Les études préliminaires indiquent que l’infection par ce virus modifié induit la relâche de fragments tumoraux qui provoquent une forte réaction inflammatoire et une activation soutenue du système immunitaire, générant des effets cytotoxiques suffisamment importants pour contrer le climat immunosuppresseur de la tumeur(1).

Au niveau clinique, les résultats sont vraiment intéressants : une étude clinique de Phase I montre que l’infusion intratumorale du virus modifié à l’aide d’un cathéter implanté chirurgicalement augmente significativement la survie des patients atteints d’une forme récurrente de glioblastomes de grade IV : alors qu’en moyenne seulement 4 % de ces patients sont encore en vie après trois ans, pas moins de 21 % de ceux traités avec le virus avaient survécu(2). Dans certains cas, la réponse est vraiment spectaculaire : par exemple, une jeune femme qui avait été diagnostiquée avec ce cancer en 2012 alors qu’elle entreprenait ses études pour devenir infirmière est aujourd’hui mariée et travaille comme infirmière diplômée. Par contre, comme c’est le cas pour toutes les formes d’immunothérapie, certains patients ne répondent pas du tout et un défi majeur pour le développement de ces traitements demeure d’élargir la réponse thérapeutique positive au plus grand nombre de personnes possibles.

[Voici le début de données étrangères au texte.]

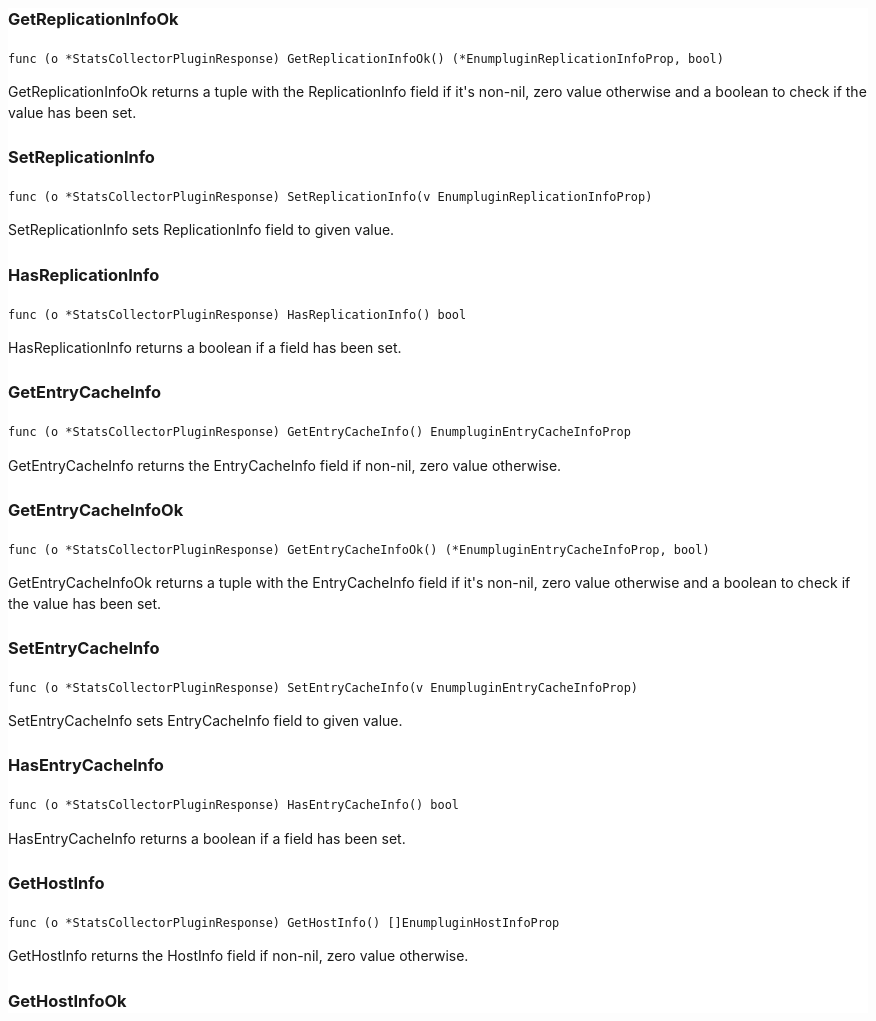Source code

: ### GetReplicationInfoOk

`func (o *StatsCollectorPluginResponse) GetReplicationInfoOk() (*EnumpluginReplicationInfoProp, bool)`

GetReplicationInfoOk returns a tuple with the ReplicationInfo field if it's non-nil, zero value otherwise
and a boolean to check if the value has been set.

### SetReplicationInfo

`func (o *StatsCollectorPluginResponse) SetReplicationInfo(v EnumpluginReplicationInfoProp)`

SetReplicationInfo sets ReplicationInfo field to given value.

### HasReplicationInfo

`func (o *StatsCollectorPluginResponse) HasReplicationInfo() bool`

HasReplicationInfo returns a boolean if a field has been set.

### GetEntryCacheInfo

`func (o *StatsCollectorPluginResponse) GetEntryCacheInfo() EnumpluginEntryCacheInfoProp`

GetEntryCacheInfo returns the EntryCacheInfo field if non-nil, zero value otherwise.

### GetEntryCacheInfoOk

`func (o *StatsCollectorPluginResponse) GetEntryCacheInfoOk() (*EnumpluginEntryCacheInfoProp, bool)`

GetEntryCacheInfoOk returns a tuple with the EntryCacheInfo field if it's non-nil, zero value otherwise
and a boolean to check if the value has been set.

### SetEntryCacheInfo

`func (o *StatsCollectorPluginResponse) SetEntryCacheInfo(v EnumpluginEntryCacheInfoProp)`

SetEntryCacheInfo sets EntryCacheInfo field to given value.

### HasEntryCacheInfo

`func (o *StatsCollectorPluginResponse) HasEntryCacheInfo() bool`

HasEntryCacheInfo returns a boolean if a field has been set.

### GetHostInfo

`func (o *StatsCollectorPluginResponse) GetHostInfo() []EnumpluginHostInfoProp`

GetHostInfo returns the HostInfo field if non-nil, zero value otherwise.

### GetHostInfoOk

(1) Brown MC et coll. Cancer immunotherapy with recombinant poliovirus induces IFN-dominant activation of dendritic cells and tumor antigen-specific CTLs. Sci. Transl. Med. 2017; 9: pii: eaan4220.

(2) Desjardins A et coll. Recurrent glioblastoma treated with recombinant poliovirus. New England J. Medicine, publié en ligne le 28 juin 2018.